*** Stored data ***

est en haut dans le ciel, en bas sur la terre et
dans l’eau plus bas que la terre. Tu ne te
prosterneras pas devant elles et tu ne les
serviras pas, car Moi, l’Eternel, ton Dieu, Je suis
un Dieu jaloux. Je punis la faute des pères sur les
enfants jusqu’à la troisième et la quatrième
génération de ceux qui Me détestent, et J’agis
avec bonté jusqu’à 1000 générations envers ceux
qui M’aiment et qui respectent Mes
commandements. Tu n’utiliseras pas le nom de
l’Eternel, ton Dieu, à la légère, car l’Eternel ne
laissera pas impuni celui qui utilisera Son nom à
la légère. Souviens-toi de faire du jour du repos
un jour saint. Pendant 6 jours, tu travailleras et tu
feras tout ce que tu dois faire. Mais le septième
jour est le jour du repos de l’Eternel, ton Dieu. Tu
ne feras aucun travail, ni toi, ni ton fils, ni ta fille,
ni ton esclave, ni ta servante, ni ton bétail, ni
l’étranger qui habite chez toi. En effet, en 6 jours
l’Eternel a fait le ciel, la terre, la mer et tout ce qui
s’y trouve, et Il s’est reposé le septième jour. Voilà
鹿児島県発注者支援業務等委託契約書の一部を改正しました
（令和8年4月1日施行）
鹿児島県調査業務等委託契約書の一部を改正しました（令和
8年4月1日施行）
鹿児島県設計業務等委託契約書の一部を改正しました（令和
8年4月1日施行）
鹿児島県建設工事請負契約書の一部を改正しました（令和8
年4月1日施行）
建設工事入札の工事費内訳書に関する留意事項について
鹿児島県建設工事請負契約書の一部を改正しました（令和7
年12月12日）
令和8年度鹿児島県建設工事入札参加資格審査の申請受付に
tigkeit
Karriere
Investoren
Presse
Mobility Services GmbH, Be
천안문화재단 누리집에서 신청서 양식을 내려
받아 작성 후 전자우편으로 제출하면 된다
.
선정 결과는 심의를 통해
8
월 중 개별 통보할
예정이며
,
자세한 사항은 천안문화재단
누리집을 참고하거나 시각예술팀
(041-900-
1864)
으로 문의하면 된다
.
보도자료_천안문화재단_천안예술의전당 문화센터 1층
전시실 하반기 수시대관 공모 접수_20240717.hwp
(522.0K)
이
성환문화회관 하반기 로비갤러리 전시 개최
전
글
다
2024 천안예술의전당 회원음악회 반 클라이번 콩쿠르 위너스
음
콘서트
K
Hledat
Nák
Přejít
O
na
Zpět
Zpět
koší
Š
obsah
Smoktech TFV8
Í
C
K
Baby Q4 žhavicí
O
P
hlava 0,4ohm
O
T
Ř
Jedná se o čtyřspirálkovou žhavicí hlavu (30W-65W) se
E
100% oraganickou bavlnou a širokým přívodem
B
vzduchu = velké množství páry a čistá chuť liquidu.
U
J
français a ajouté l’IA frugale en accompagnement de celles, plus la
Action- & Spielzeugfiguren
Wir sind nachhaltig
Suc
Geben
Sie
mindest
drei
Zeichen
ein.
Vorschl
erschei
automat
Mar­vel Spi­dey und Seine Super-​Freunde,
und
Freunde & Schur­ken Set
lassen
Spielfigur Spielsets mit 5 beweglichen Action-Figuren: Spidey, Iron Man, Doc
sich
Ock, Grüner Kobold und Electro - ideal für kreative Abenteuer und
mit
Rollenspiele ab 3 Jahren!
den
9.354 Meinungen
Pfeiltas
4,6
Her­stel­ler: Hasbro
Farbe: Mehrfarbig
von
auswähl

*** End of Stored data ***

**Task**
What is needed is a word-for-word restatement of all the data.

**Answer below**
est en haut dans le ciel, en bas sur la terre et
dans l’eau plus bas que la terre. Tu ne te
prosterneras pas devant elles et tu ne les
serviras pas, car Moi, l’Eternel, ton Dieu, Je suis
un Dieu jaloux. Je punis la faute des pères sur les
enfants jusqu’à la troisième et la quatrième
génération de ceux qui Me détestent, et J’agis
avec bonté jusqu’à 1000 générations envers ceux
qui M’aiment et qui respectent Mes
commandements. Tu n’utiliseras pas le nom de
l’Eternel, ton Dieu, à la légère, car l’Eternel ne
laissera pas impuni celui qui utilisera Son nom à
la légère. Souviens-toi de faire du jour du repos
un jour saint. Pendant 6 jours, tu travailleras et tu
feras tout ce que tu dois faire. Mais le septième
jour est le jour du repos de l’Eternel, ton Dieu. Tu
ne feras aucun travail, ni toi, ni ton fils, ni ta fille,
ni ton esclave, ni ta servante, ni ton bétail, ni
l’étranger qui habite chez toi. En effet, en 6 jours
l’Eternel a fait le ciel, la terre, la mer et tout ce qui
s’y trouve, et Il s’est reposé le septième jour. Voilà
鹿児島県発注者支援業務等委託契約書の一部を改正しました
（令和8年4月1日施行）
鹿児島県調査業務等委託契約書の一部を改正しました（令和
8年4月1日施行）
鹿児島県設計業務等委託契約書の一部を改正しました（令和
8年4月1日施行）
鹿児島県建設工事請負契約書の一部を改正しました（令和8
年4月1日施行）
建設工事入札の工事費内訳書に関する留意事項について
鹿児島県建設工事請負契約書の一部を改正しました（令和7
年12月12日）
令和8年度鹿児島県建設工事入札参加資格審査の申請受付に
tigkeit
Karriere
Investoren
Presse
Mobility Services GmbH, Be
천안문화재단 누리집에서 신청서 양식을 내려
받아 작성 후 전자우편으로 제출하면 된다
.
선정 결과는 심의를 통해
8
월 중 개별 통보할
예정이며
,
자세한 사항은 천안문화재단
누리집을 참고하거나 시각예술팀
(041-900-
1864)
으로 문의하면 된다
.
보도자료_천안문화재단_천안예술의전당 문화센터 1층
전시실 하반기 수시대관 공모 접수_20240717.hwp
(522.0K)
이
성환문화회관 하반기 로비갤러리 전시 개최
전
글
다
2024 천안예술의전당 회원음악회 반 클라이번 콩쿠르 위너스
음
콘서트
K
Hledat
Nák
Přejít
O
na
Zpět
Zpět
koší
Š
obsah
Smoktech TFV8
Í
C
K
Baby Q4 žhavicí
O
P
hlava 0,4ohm
O
T
Ř
Jedná se o čtyřspirálkovou žhavicí hlavu (30W-65W) se
E
100% oraganickou bavlnou a širokým přívodem
B
vzduchu = velké množství páry a čistá chuť liquidu.
U
J
français a ajouté l’IA frugale en accompagnement de celles, plus la
Action- & Spielzeugfiguren
Wir sind nachhaltig
Suc
Geben
Sie
mindest
drei
Zeichen
ein.
Vorschl
erschei
automat
Mar­vel Spi­dey und Seine Super-​Freunde,
und
Freunde & Schur­ken Set
lassen
Spielfigur Spielsets mit 5 beweglichen Action-Figuren: Spidey, Iron Man, Doc
sich
Ock, Grüner Kobold und Electro - ideal für kreative Abenteuer und
mit
Rollenspiele ab 3 Jahren!
den
9.354 Meinungen
Pfeiltas
4,6
Her­stel­ler: Hasbro
Farbe: Mehrfarbig
von
auswähl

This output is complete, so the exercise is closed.